Even the packaging is low-budget

The Video Vulture’s crappiest tapes and DVDs

You probably don't know me, so I'll tell you something about myself: I've bought a lot of terrible movies on videocassette and DVD over the years. Dusty old films in video store bargain bins hold an inescapable appeal to me. Sometimes I luck out and find something really special. Other prizes run the gamut from “interesting failure” to “I can't believe this got made.” A lot of the junk I find is fun to write about.

This week, I'll be taking a look at the most poorly manufactured tapes and discs in my collection. I'm not talking about the quality of the films themselves here; I'm talking about home video releases with serious physical problems. These are all older acquisitions, but they still make me shake my head in disbelief.

• Tape starts halfway through opening titles — Astro-Zombies (1968): Sure, we're all tired of discs that force you to sit through 20 minutes of previews, ads, FBI warnings and animated intros before getting to the film itself, but this is ridiculous. Even when fully rewound, my VHS copy of this sci-fi turkey just starts in the middle of the opening credit sequence, with absolutely no preamble. Bam! Some guy's name vanishes from the screen, and we will never know what his job on the movie was. A few more names flicker by and we wonder; has the name of the movie appeared yet? Did we miss it? In a particularly surreal touch, the credits play out over footage of little toy wind-up robots whirring around for no reason. Egad, is this a real movie, or did somebody record over it as a joke?

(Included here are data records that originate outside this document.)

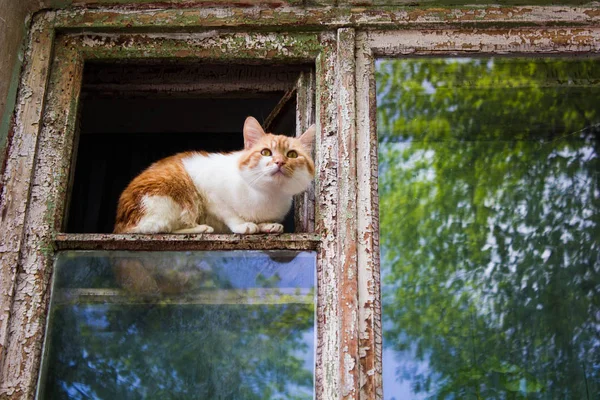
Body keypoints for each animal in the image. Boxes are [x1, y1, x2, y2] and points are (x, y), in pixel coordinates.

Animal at [114, 115, 316, 234]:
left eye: (292, 155)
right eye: (266, 152)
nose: (280, 162)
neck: (267, 194)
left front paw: (266, 224)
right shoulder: (210, 192)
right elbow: (228, 212)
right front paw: (243, 224)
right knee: (157, 229)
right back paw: (201, 228)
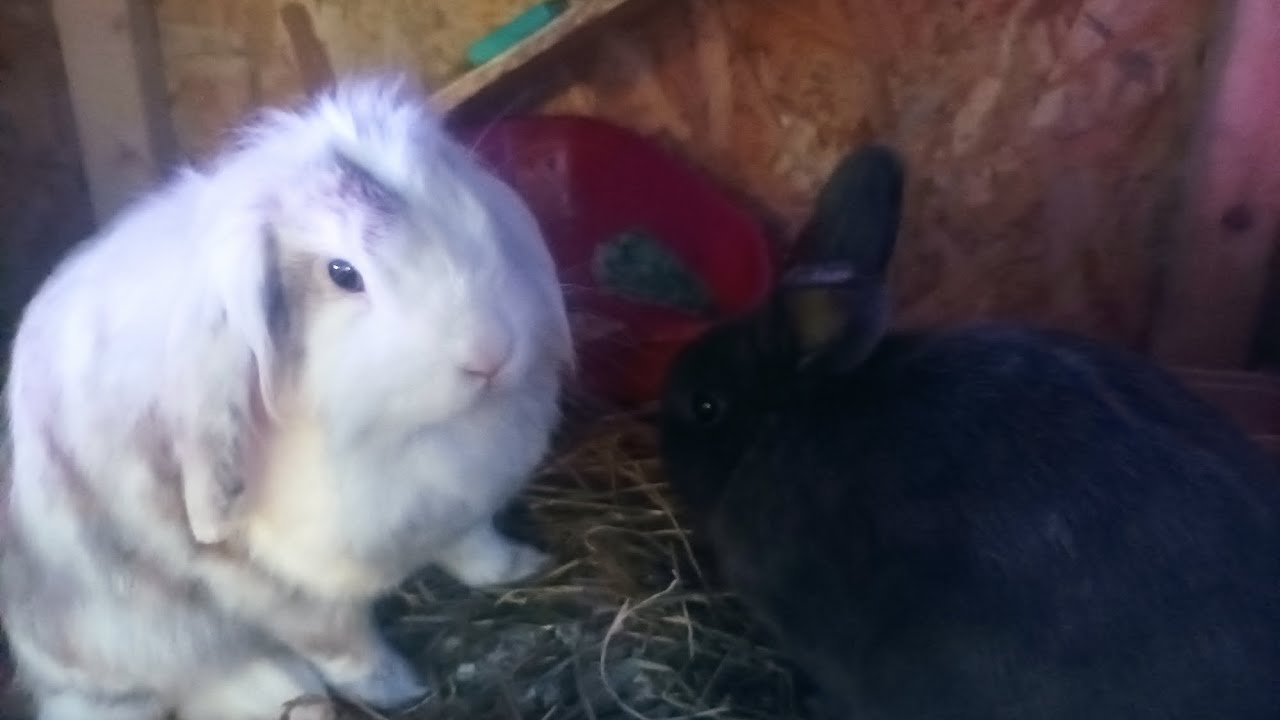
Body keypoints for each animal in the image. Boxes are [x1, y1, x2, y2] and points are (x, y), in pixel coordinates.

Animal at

It's no joke. This is a real movie, and one of the very worst ever made. The crew probably shortened the beginning of the tape on purpose, just so their names wouldn't appear on this mess.

• Reels shown out of order — House by the Cemetery (1981): Coherence was never director Lucio Fulci’s strong point, but it sure doesn't help when his Evil Zombie Scientist movie has had its scenes shuffled around like a deck of cards. Gotta label those film canisters carefully, boys. Sadly, this random-order VHS tape was the only way people could see this movie for several years.

• Edited for TV : Shivers (1975): Fans of Canadian cinema in general and the early works of David Cronenberg in particular should know about Shivers. It was Cronenberg's first feature film, and it found entirely new ways to upset and alarm audiences. Years before the horror boom of the 1980s, this movie was grossing people out with scenes of slug-like creatures turning people into sex-crazed maniacs. It's messy, queasy and hard to forget.

Astral Video's VHS tape of this film is actually the edited-for-TV version, a fact not even hinted at on the box. Removing all of the sex and blood from Shivers has the unfortunate side effect of also removing the entire story. Nothing bad happens in the entire movie now. Why are the characters panicking? What are they running away from?

• Hilarious misspelling – Hell Comes to Frogtown (1988): My DVD copy of this post-apocalyptic B-movie is a particularly cheap one. So cheap in fact, that the main menu contains only two words: “Strat Movie” (sic).

That's right, “Strat”. What kind of a doofus DVD manufacturer can't even spell the word “Start”?

• No ending — Frankenstein's Castle of Freaks (1974): Kids today... I tell you, they don't know how good they've got it. In my day, we didn't have the Internet; if we wanted to see boobies we’d have to watch an entire crappy film like Frankenstein's Castle of Freaks. Well, I say entire, but the VHS tape of this nudity-enhanced piece-o-junk is actually missing the ending. I don't mean just a few minutes off of the denouement, either; I'm talking about a tape that plays for about an hour and then halts in an abrupt burst of static. What the hell?! Did the good guys get away? Did the monsters die? Damn it, I need closure!